Einde inhoudsopgave
Kadasterwet BES
Artikel 38
Geldend
Geldend vanaf 01-01-2021
- Bronpublicatie:
08-04-2020, Stb. 2020, 149 (uitgifte: 22-05-2020, kamerstukken: 35109)
- Inwerkingtreding
01-01-2021
- Bronpublicatie inwerkingtreding:
16-11-2020, Stb. 2020, 487 (uitgifte: 02-12-2020, kamerstukken/regelingnummer: -)
- Vakgebied(en)
Goederenrecht / Algemeen
Vastgoedrecht (V)
1.
Ter inschrijving van een proces-verbaal van inbeslagneming, wordt dit proces-verbaal of een door de deurwaarder of een advocaat getekend afschrift daarvan aangeboden. Artikel 24, derde tot en met zesde lid, is niet van toepassing.
2.
Ingeval een proces-verbaal van inbeslagneming van een luchtvaartuig in het buitenland is opgemaakt door een deurwaarder of andere volgens de daar geldende wet hiertoe bevoegde persoon, kan ook een zodanig proces-verbaal ter inschrijving worden aangeboden.
3.
Ter inschrijving van een van de in artikel 211 van Boek 8 van het Burgerlijk Wetboek BES genoemde voorrechten, wordt aangeboden een door een deurwaarder ondertekend verzoek tot inschrijving van het voorrecht, inhoudende naar de verklaring van degene die de inschrijving verlangt:
- a.
de aanduiding van de desbetreffende vordering;
- b.
het beloop van de vordering ten tijde van het ondertekenen door de deurwaarder van het verzoek of van de feiten aan de hand waarvan die vordering zal kunnen worden bepaald;
- c.
de omschrijving van het voorrecht door vermelding van het wettelijk voorschrift, op grond waarvan aan die vordering het voorrecht is toegekend; en
- d.
het tijdstip waarop de vordering is ontstaan.
4.
Indien het verzoek van de deurwaarder ter inschrijving wordt aangeboden na het verloop van de termijn, genoemd in artikel 219, eerste lid, van Boek 8 van het Burgerlijk Wetboek BES, wordt ter inschrijving tevens aangeboden een stuk waaruit blijkt dat de schuldeiser zijn vordering binnen die termijn in rechte heeft geldend gemaakt, op de inschrijving van welk bewijsstuk artikel 44 van overeenkomstige toepassing is.
5.
Op de inschrijving van een voorrecht als bedoeld in artikel 1320, eerste lid, van Boek 8 van het Burgerlijk Wetboek BES is het derde lid van overeenkomstige toepassing.
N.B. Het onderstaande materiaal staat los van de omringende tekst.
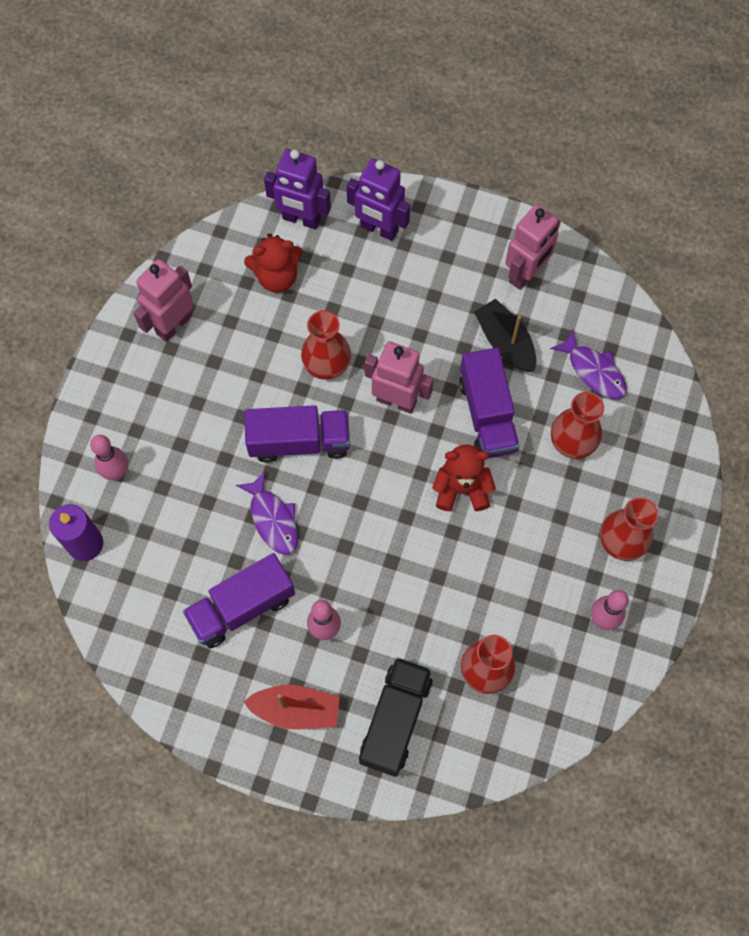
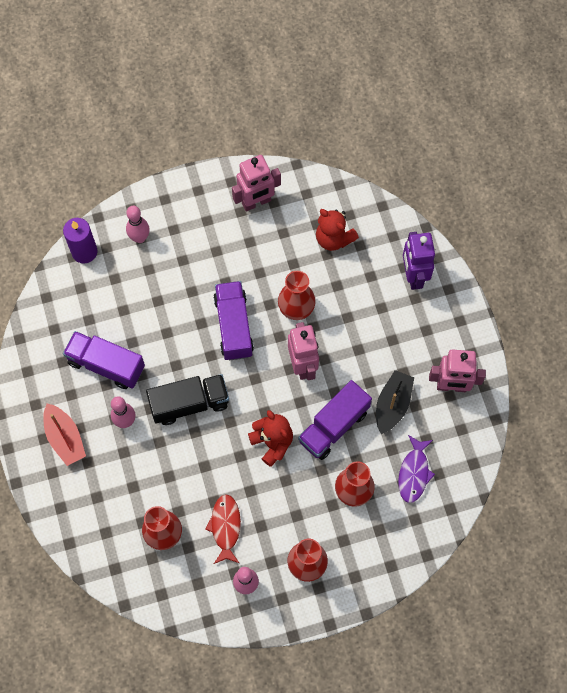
camera: 55 degrees right, 0 degrees up
pink robot [134,259,194,342] -> pink robot turned 150 degrees clockwise [232,155,281,211]
purple fish [236,470,298,555] -> none
purple truck [244,405,350,463] -> purple truck turned 150 degrees counterclockwise [213,281,254,360]
purple robot [264,149,331,230] -> none
black truck [359,657,433,777] -> black truck moved to [146,374,229,425]
none -> red fish [205,494,241,564]

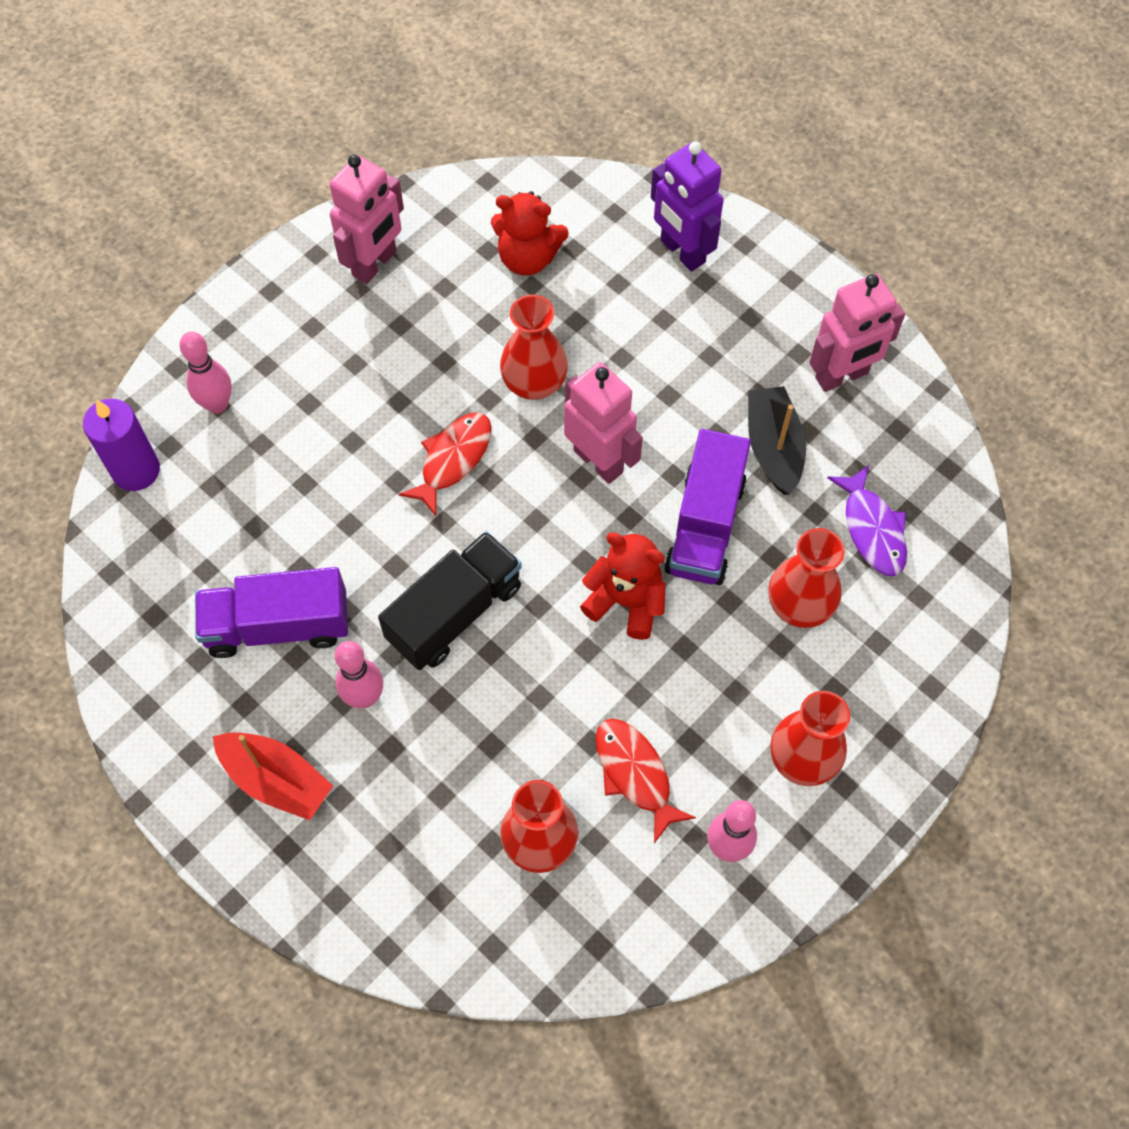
camera: 30 degrees left, 5 degrees down
purple truck [213,281,254,360] -> red fish [399,412,492,516]

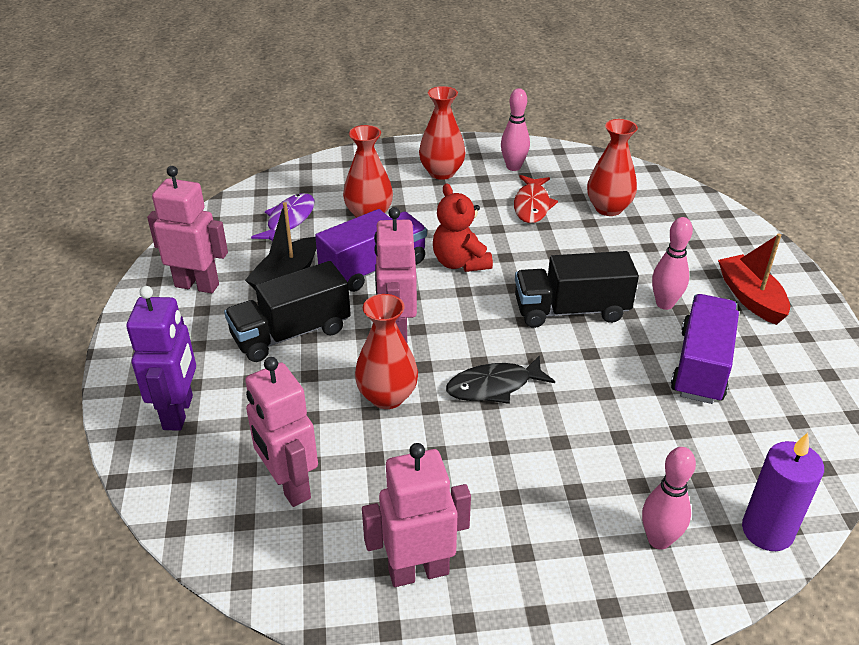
camera: 140 degrees left, 25 degrees down
purple truck [195,567,348,658] -> purple truck turned 105 degrees counterclockwise [671,294,739,404]
red fish [399,412,492,516] -> black fish [446,355,555,404]
red teddy bear [491,191,569,275] -> pink robot [245,357,318,507]
none -> black truck [224,261,351,362]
Indien het verzoek van de deurwaarder ter inschrijving wordt aangeboden drie maanden of langer na het in dat lid, onder d, bedoelde tijdstip, wordt ter inschrijving tevens aangeboden een stuk waaruit blijkt dat binnen de in artikel 1320, eerste lid, van Boek 8 van het Burgerlijk Wetboek BES genoemde termijn:
- a.
het bedrag van de vordering in der minne is vastgesteld; of
- b.
langs gerechtelijke weg erkenning van het voorrecht en de omvang ervan is gevorderd, op de inschrijving van welk bewijsstuk artikel 44 van overeenkomstige toepassing is.